Ich bin seit 30 Jahren auf den Ozeanen unterwegs, auf und unter den Meeren und damit auch in den Küstenregionen, den Häfen, in den Städten, forsche und rede mit vielen Menschen auf der ganzen Welt darüber, was sich verändert hat. Der Weltozean ist ja nun mal die Lunge, das Herz und eigentlich auch der Magen der Erde. Alles zusammengenommen kann man sagen, dass wir genau in dieser Zeit unfassbare Verluste erlitten haben. Man muss nur mal an den Verlust der Korallenriffe denken, die nun bis zu 90 Prozent ausbleichen, oder das Schwinden des Meereises. Und wenn wir weiter als 30 Jahre zurückreisen, betrifft das die weltweite Tötung der größten Meeressäuger, der großen Wale.
Da stellt sich wieder die große Frage: Wie konnte es passieren, dass das Verhältnis zur Natur, die langfristig unser Überleben sichert, uns aus den Händen geglitten ist? Dass wir heute in unseren Alltagsentscheidungen, wie beispielsweise unserem Konsumverhalten, für die Natur und die Mitwelt tödliche Entscheidungen treffen – auch wenn wir das gar nicht wollen. Warum können wir da nicht zukunftsgewandter handeln? Weil uns immer noch der sozioökonomische Rahmen dafür fehlt, der genau das belohnt. Aber ich habe auch die Erkenntnis gewonnen – und das kann auch Hoffnung machen –, dass es bei der Lösung darum geht, ein Gleichgewicht zu erringen, Kreisläufe zu stärken – beim Klima wie bei den Ökosystemen. Ökosysteme sind nie ganz stabil, sie sind immer dynamisch.

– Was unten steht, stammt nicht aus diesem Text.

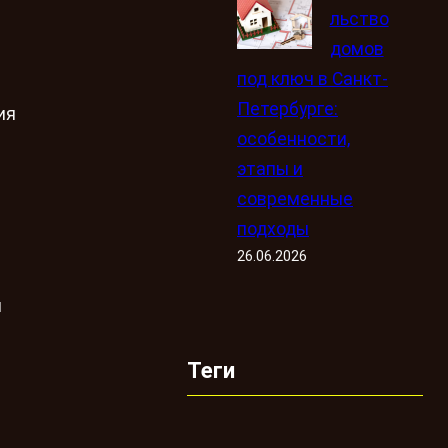
льство
домов
е
под ключ в Санкт-
Петербурге:
ия
особенности,
этапы и
современные
подходы
26.06.2026
й
Теги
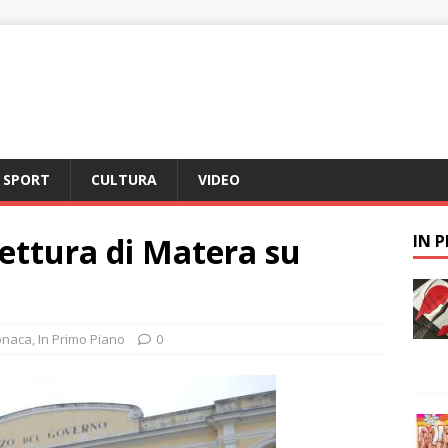
SPORT
CULTURA
VIDEO
fettura di Matera su
IN 
onaca
,
In Primo Piano
0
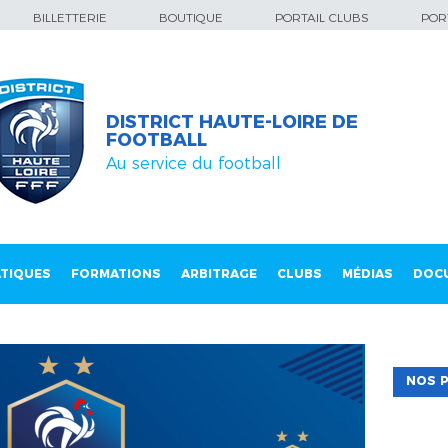
BILLETTERIE
BOUTIQUE
PORTAIL CLUBS
PORT
DISTRICT HAUTE-LOIRE DE
FOOTBALL
Au service du football
TIQUES
FORMATIONS
ARBITRAGE
CLUBS
MÉDIAS
DOC
NOS P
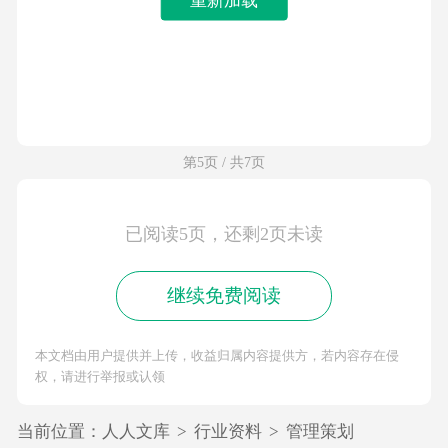
第5页 / 共7页
已阅读5页，还剩2页未读
继续免费阅读
本文档由用户提供并上传，收益归属内容提供方，若内容存在侵
权，请进行举报或认领
当前位置：
人人文库
>
行业资料
>
管理策划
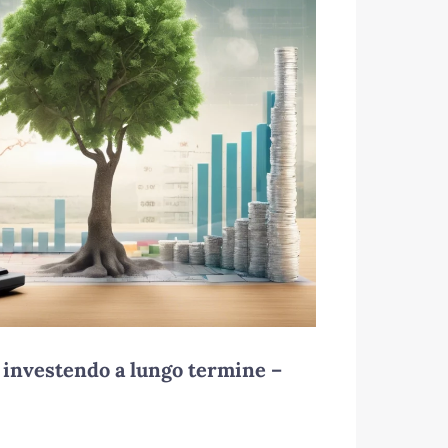
 investendo a lungo termine –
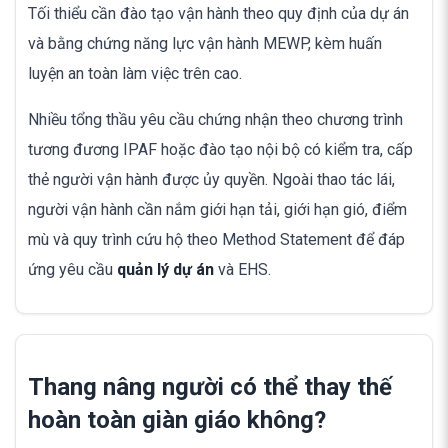
Tối thiểu cần đào tạo vận hành theo quy định của dự án
và bằng chứng năng lực vận hành MEWP, kèm huấn
luyện an toàn làm việc trên cao.
Nhiều tổng thầu yêu cầu chứng nhận theo chương trình
tương đương IPAF hoặc đào tạo nội bộ có kiểm tra, cấp
thẻ người vận hành được ủy quyền. Ngoài thao tác lái,
người vận hành cần nắm giới hạn tải, giới hạn gió, điểm
mù và quy trình cứu hộ theo Method Statement để đáp
ứng yêu cầu
quản lý dự án
và EHS.
Thang nâng người có thể thay thế
hoàn toàn giàn giáo không?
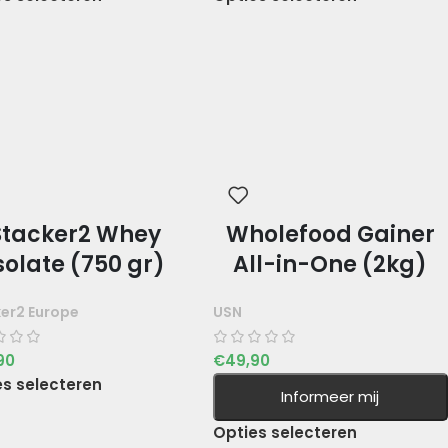
Stacker2 Whey
Wholefood Gainer
solate (750 gr)
All-in-One (2kg)
er2 Europe
USN
90
€
49,90
es selecteren
Informeer mij
Opties selecteren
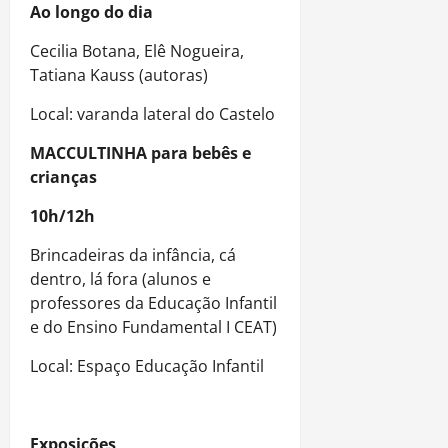
Ao longo do dia
Cecilia Botana, Elê Nogueira,
Tatiana Kauss (autoras)
Local: varanda lateral do Castelo
MACCULTINHA para bebês e
crianças
10h/12h
Brincadeiras da infância, cá
dentro, lá fora (alunos e
professores da Educação Infantil
e do Ensino Fundamental I CEAT)
Local: Espaço Educação Infantil
Exposições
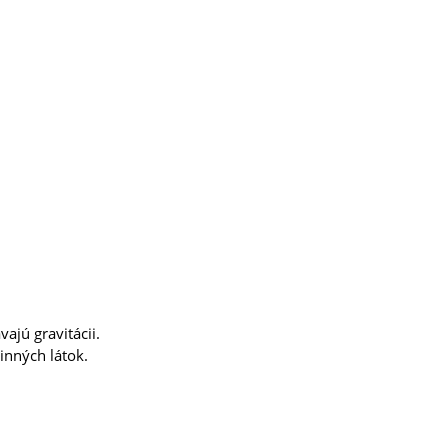
vajú gravitácii.
činných látok.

Es gibt eine Vielfalt von Möglichkeiten ihre Widerstandsfähigkeit zu stärken, lokal bis global – ob Eis, Wald, Ozean, Agrarsysteme oder Leben in Städten.
Welche Erkenntnis nehmen Sie persönlich von diesen Drehreisen mit?
Für mich waren die Reisen an diese extremen Orte immer eine Freude und auch eine große Lehre. Weil ich aktueller Forschung über die Schulter gucken durfte. Ich bin Tiefseeforscherin, aber konnte zum Beispiel Anthropologen, Waldforschern oder Riffforscherinnen bei ihrer Arbeit begleiten. Da habe ich gemerkt, mit welcher Hingabe und mit welchem Feuer die Wissenschaft dabei ist, alte Rätsel zu lösen, um daraus neues Wissen für die Zukunft zu machen. Und das hat mich begeistert. Und das hat natürlich auch die Natur selbst getan, die ich vorher so nicht kannte. Wo ich mich zurechtfinden musste, wo es auch körperlich manchmal anstrengend war wie in der Wüste und auf der Eismitte Grönlands. Aber ich habe von den Reisen ein wundervolles Bild unserer Erde und dieser Extremstandorte gewonnen und auch Freundschaften geschlossen mit den Menschen, die ich dort getroffen habe.
Das Interview führte Marion Leibrecht, ZDF Kommunikation.